PASSAGE TO READ:
FSSPDTU FoodDTU TextDTU      

[FSSP home]

This section shows step-by-step how you can use the FSSP software

Models and modules can be selected form the FSSP main window i.e. the thee-view structure shown below: 

  1. Chose a model or module by a double click on the corresponding tree leaf

  2. Enter product characteristics in the model dialog box and click on the APPLY button

  3. Make predictions for (i) constant temperatures, (ii) a simple temperature profile created manually or (iii) a temperature profile entered from a logger file

  4. To display graphs, click on the graph icon in the upper left corner of the screen or next to the entered temperature profile data
  5. To save your predictions click on the   icon in the upper left corner of the screen
  6. To exit a model or module click on
  7. To obtain information click or  

 

 

Relative rate of spoilage (RRS) models and general information about FSSP

[FSSP home] Before any prediction can be performed product characteristics must be entered in the RRS model dialog box (as shown below). The only product characteristics required is the product shelf-life at a single known storage temperature (and then click on the APPLY button). From this information FSSP predicts shelf-life at different constant temperatures. To predict shelf-life in days, input a storage temperature in °C in the shelf-life prediction group-box and click on the CALCULATE button. Entering different constant temperatures is an easy way to get an idea about the temperature sensitivity of the product. 

In the dialog box shown below the shelf-life values are indicated with two decimals. However, from FSSP options (Options, General) the number of decimal places can be set by the user.  

 

 

Creating a temperature profile manually 

Within the RRS-model dialog box and under the tab 'Series of constant temperatures' (See picture just below) the storage temperature in °C and the storage time in hours can be entered for each step of a temperature profile. This is done by using the input fields as shown in the FSSP window below. Click on the button when temperature and time for each step of the profile has been entered. The button allows the last entered line to be deleted. Each step adds a new line and calculates remaining shelf-life as shown in the grid of the FSSP window below. FSSP calculates remaining shelf-life for storage at 0°C, 5°C and 10°C. These values indicate the remaining shelf-life of the product if, at a given point in time, it was stored at one of the three constant temperatures until spoiled.

DATASET:
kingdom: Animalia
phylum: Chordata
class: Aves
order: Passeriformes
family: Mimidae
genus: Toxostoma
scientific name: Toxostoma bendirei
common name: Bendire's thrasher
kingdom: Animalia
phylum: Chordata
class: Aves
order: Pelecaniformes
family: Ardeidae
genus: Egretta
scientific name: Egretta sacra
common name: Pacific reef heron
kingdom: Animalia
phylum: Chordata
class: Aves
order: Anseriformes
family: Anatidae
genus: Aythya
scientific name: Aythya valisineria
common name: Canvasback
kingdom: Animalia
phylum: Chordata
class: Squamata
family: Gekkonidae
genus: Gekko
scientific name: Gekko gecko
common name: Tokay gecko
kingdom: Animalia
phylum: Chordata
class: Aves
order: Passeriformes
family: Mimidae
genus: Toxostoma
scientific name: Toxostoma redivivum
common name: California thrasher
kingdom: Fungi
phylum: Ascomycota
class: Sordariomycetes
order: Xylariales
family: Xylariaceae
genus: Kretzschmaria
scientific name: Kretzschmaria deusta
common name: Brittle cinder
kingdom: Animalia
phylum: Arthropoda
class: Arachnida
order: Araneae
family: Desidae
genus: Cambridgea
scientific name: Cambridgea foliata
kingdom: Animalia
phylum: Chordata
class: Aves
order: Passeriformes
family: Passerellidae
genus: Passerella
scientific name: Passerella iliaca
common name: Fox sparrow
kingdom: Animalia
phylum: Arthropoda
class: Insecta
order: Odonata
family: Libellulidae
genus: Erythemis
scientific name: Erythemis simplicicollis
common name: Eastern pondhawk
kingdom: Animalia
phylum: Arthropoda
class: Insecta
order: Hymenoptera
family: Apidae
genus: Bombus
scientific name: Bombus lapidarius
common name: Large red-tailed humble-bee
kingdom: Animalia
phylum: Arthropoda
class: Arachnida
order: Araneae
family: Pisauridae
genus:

DIRECTIONS:
1. In the guide to the FSSP software, rewrite the paragraph beginning "Before any prediction can be performed" as a short bulleted list that keeps its main facts.
2. According to the guide to the FSSP software, list every kind of temperature condition for which predictions can be made.
3. Continue the guide to the FSSP software from the point where it stops, in the same formal instructional style.

ANSWER LIST:
1.
- Product characteristics must be entered in the RRS model dialog box before any prediction can be made.
- The only characteristic required is the product's shelf-life at a single known storage temperature, followed by a click on the APPLY button.
- From this, FSSP predicts shelf-life at different constant temperatures.
- To get shelf-life in days, enter a storage temperature in °C in the shelf-life prediction group-box and click CALCULATE.
- Entering several constant temperatures gives an idea of the product's temperature sensitivity.

2.
- Constant temperatures
- A simple temperature profile created manually
- A temperature profile entered from a logger file

3.
 

 

You can include as many steps as you wish in a 'manual temperature profile'. However, with more complicated profiles it is easier to generate a temperature profile in a spreadsheet and to enter these data into FSSP as a ASCII file (See temperature profiles) or by using the 'Raw data importer' (). Click on the graph icon () in the upper left corner of the screen to see figures of the manually entered temperature profile and its effect on the remaining shelf-life at 0°C, 5°C and 10°C.

To return from the FSSP output window with graphs (below) to the FSSP model dialog box (above) or to select a new FSSP model or module you need to double click on relevane model/module in the FSSP tree-view structure.

 

 

A results-bar is shown at the bottom of the FSSP output window just above. When FSSP users click on a curve by using the right mouse bottom this results-bar shows (i)  remaining shelf-life (RSL) for the selected temperature profile, (ii) the actual storage temperature at that particular point in time and (iii) the remaining shelf-life (RSL) at 0°C, 5°C and 10°C. The remaining shelf life graph includes three curves showing the remaining shelf life at 0°C, 5°C and 10 °C.  In each point in time the remaining shelf-life curves indicate remaining shelf-life of the product if stored at a constant temperature of 0°C, 5°C or 10°C until spoiled. 

Once a temperature profile has been entered in FSSP (manually, from an ASCII file or by using the FSSP raw data importer) these data can be saved together with product characteristics in an XML-file (Click on the   icon). In this way the data are easy to use again in FSSP e.g. as part of a presentation or teaching session.

 

 

Entering temperature logger data into FSSP

The FSSP raw data importer () is a flexible tool that allow different types of data and various temperature profile data to be entered into FSSP by copy and paste e.g. from a spreadsheet. In addition, FSSP can read temperature profiles in ASCII and XML formats. To import a temperature logger profile select 'Temperature profile from logger data' (See the FSSP window below). To select and read data use the raw data importer () or press the LOAD FILE button () and select a TXT- or XML-file that contains the temperature data you want to evaluated and press OPEN. More information on this matter is found under temperature profile data - FSSP formats. Please observe that the product characteristics entered into FSSP cannot be changed after a temperature profile has been read. To evaluate different product characteristics with a given temperature profile the file containing the temperature data must be read/loaded again.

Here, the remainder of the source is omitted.